The reader is concerned that the wall may crack or fall over, or that his property may be flooded in the event of a serious downpour.
He wants to know whether he is allowed to remove a few bricks or drill holes in the wall to allow the water to drain and, if so, what if this causes damage to the neighbour’s property.
Lucille Geldenhuys from Lucille Geldenhuys Attorneys in Stellenbosch says storm water is the term that is used for excess rain water from buildings and roads. “It also includes ground and spring water.”
The basic common law principle is that an owner of a lower-lying property is obliged to receive naturally flowing water from a higher property, according to Geldenhuys.
“This principle is limited to the extent that the owner of the lower-lying property will not be obliged to accept an increased flow resulting from structures erected by the owner of the higher property.”
Geldenhuys says the Supreme Court of Appeal recently had the opportunity to consider the application of this common law principle in the context of urban properties.
“The court found that the owner of a lower-lying property may not necessarily be obliged to receive storm water from a higher property.”
The court confirmed, says Geldenhuys, that the common law principle referred to above only applies to the natural flow of water and that it may well be that there is an obligation on an owner of a higher-lying property to divert the water to the street, if reasonably possible.
In essence, says Schalk van der Merwe from Rawson Properties Helderberg, this means that if the owner of a higher-lying property wants the owner of a lower property to accept his storm water, he would have to prove that the obstructed water would have flowed onto the lower property even if there were no buildings and the ground contours were not interfered with.

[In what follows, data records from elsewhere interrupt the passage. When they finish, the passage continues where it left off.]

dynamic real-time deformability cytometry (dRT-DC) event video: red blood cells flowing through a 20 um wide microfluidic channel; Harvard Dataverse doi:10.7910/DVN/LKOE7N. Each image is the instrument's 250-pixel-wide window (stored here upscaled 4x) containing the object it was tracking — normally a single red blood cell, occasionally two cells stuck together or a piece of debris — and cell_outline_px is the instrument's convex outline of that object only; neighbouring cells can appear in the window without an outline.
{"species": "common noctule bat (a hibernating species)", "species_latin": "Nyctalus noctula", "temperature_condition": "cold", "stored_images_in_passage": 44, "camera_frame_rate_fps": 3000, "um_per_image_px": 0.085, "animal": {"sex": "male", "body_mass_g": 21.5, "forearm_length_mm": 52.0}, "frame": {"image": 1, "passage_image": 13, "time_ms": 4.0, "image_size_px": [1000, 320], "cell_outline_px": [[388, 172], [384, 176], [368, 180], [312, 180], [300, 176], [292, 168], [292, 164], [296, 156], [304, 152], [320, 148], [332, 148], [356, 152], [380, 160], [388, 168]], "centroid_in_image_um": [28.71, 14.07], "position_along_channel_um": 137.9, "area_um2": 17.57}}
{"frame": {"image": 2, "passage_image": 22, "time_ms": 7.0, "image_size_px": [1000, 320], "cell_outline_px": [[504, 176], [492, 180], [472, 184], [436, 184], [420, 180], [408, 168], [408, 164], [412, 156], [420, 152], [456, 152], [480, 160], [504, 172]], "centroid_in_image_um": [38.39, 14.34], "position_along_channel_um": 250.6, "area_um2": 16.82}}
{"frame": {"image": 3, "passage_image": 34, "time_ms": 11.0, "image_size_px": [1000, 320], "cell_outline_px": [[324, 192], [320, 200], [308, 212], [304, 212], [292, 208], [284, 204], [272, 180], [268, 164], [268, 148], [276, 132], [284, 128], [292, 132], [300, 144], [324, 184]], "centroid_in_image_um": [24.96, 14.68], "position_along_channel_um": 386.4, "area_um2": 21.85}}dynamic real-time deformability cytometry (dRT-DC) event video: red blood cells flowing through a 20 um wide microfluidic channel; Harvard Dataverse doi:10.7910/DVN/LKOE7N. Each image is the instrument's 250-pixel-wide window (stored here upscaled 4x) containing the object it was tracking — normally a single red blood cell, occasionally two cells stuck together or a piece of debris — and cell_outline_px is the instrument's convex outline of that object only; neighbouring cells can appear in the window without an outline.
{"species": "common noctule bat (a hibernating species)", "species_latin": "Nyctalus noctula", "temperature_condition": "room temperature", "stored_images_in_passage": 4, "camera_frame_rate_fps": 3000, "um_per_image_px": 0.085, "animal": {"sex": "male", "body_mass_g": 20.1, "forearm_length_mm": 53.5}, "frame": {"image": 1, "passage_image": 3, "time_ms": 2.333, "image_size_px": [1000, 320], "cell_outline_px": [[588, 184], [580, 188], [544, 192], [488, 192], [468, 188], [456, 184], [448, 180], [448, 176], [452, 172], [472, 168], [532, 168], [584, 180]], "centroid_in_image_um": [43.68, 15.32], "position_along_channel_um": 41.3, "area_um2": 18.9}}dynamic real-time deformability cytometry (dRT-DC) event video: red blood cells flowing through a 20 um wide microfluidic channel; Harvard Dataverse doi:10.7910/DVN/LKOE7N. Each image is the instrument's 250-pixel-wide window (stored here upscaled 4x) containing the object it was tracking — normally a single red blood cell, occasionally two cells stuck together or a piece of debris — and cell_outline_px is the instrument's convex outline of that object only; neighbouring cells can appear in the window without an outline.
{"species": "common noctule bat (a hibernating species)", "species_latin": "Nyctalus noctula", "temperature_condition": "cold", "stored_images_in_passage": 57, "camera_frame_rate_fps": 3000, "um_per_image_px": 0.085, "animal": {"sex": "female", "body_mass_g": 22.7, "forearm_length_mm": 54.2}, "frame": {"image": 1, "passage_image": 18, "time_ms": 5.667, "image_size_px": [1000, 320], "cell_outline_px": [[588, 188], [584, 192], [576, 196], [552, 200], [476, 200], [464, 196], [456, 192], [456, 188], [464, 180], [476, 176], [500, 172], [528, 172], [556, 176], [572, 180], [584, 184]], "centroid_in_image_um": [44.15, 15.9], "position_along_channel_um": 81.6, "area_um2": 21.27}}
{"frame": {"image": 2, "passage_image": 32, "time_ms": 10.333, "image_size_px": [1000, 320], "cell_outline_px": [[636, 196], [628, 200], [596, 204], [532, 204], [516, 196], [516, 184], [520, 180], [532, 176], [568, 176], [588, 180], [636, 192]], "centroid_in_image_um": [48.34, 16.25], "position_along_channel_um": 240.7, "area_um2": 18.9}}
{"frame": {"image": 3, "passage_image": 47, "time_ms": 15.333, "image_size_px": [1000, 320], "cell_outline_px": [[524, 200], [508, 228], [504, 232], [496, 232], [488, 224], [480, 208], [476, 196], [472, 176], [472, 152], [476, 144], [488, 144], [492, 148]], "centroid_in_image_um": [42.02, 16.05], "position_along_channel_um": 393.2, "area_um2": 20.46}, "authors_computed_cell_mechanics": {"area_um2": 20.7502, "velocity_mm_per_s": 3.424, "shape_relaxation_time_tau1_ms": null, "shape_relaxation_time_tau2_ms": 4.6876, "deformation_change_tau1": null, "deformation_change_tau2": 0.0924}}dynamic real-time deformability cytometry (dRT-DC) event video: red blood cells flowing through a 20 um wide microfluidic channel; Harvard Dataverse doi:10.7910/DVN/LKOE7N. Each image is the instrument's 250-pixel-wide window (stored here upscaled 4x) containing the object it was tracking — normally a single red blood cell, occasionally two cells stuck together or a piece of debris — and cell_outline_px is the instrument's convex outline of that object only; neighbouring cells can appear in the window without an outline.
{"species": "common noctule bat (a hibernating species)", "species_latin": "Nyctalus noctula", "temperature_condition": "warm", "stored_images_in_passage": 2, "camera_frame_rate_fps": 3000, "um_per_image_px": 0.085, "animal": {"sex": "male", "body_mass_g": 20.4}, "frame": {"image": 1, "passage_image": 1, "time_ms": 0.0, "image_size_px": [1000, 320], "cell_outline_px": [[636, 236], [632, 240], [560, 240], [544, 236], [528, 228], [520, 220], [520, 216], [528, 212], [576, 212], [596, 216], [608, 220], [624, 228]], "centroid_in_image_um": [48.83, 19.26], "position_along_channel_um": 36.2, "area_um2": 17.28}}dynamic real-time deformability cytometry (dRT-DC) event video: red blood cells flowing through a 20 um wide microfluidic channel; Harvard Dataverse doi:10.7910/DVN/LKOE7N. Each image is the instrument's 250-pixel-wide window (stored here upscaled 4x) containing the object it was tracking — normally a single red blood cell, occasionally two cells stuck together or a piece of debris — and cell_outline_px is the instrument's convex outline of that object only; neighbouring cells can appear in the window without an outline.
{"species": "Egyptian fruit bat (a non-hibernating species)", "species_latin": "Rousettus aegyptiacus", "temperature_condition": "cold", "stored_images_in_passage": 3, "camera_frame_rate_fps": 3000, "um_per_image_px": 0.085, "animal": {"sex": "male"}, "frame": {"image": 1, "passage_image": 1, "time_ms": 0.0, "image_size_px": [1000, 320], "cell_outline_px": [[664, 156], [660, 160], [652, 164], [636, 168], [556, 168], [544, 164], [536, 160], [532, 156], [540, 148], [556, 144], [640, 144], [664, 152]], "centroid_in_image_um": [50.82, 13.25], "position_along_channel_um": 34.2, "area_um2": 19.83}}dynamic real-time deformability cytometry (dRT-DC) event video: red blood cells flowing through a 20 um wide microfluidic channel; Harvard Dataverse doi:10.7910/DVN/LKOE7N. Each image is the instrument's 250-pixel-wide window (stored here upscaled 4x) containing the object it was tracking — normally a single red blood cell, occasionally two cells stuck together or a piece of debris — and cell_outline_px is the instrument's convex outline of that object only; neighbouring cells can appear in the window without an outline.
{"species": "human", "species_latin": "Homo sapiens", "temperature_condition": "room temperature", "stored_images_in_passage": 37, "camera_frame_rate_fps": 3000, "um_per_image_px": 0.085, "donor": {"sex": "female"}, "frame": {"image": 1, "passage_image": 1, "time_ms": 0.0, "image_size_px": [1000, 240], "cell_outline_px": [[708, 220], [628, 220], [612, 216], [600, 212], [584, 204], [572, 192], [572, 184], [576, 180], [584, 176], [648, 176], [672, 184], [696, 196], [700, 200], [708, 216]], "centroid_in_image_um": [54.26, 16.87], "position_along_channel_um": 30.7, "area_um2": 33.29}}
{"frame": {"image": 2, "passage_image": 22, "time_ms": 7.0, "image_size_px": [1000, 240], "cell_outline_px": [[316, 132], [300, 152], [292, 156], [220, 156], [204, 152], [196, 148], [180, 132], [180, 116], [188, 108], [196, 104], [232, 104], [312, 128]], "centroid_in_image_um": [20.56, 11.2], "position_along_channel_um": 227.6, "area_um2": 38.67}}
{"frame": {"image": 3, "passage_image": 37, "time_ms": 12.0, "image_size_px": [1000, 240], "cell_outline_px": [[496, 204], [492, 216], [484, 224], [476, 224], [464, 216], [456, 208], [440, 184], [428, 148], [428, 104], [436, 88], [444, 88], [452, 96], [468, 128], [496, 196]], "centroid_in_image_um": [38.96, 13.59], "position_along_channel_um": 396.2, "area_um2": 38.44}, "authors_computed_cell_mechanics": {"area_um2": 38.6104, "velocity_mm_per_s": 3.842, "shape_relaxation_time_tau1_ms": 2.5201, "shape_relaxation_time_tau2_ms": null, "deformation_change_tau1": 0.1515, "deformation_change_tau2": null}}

“Another factor that should be considered is the provisions of the town planning scheme applicable to the property in question.”
Van der Merwe says these provisions may place an obligation on the owner of the lower-lying erf to accept and permit the passage of storm water over his erf, only in the event of it being impractical for it to be drained directly to a public street.
“Such a provision would require that, where it is practical to drain storm water onto a street, the owner must do so.”
Van der Merwe says the reader would most likely therefore not be allowed to make holes in the wall or demand that his neighbour accept the storm water, unless it is impossible or impractical for him to divert the water to the street.
“The reader may also insist that the owners above him divert the flow from their erven so that the reader’s is not burdened as is currently the case.”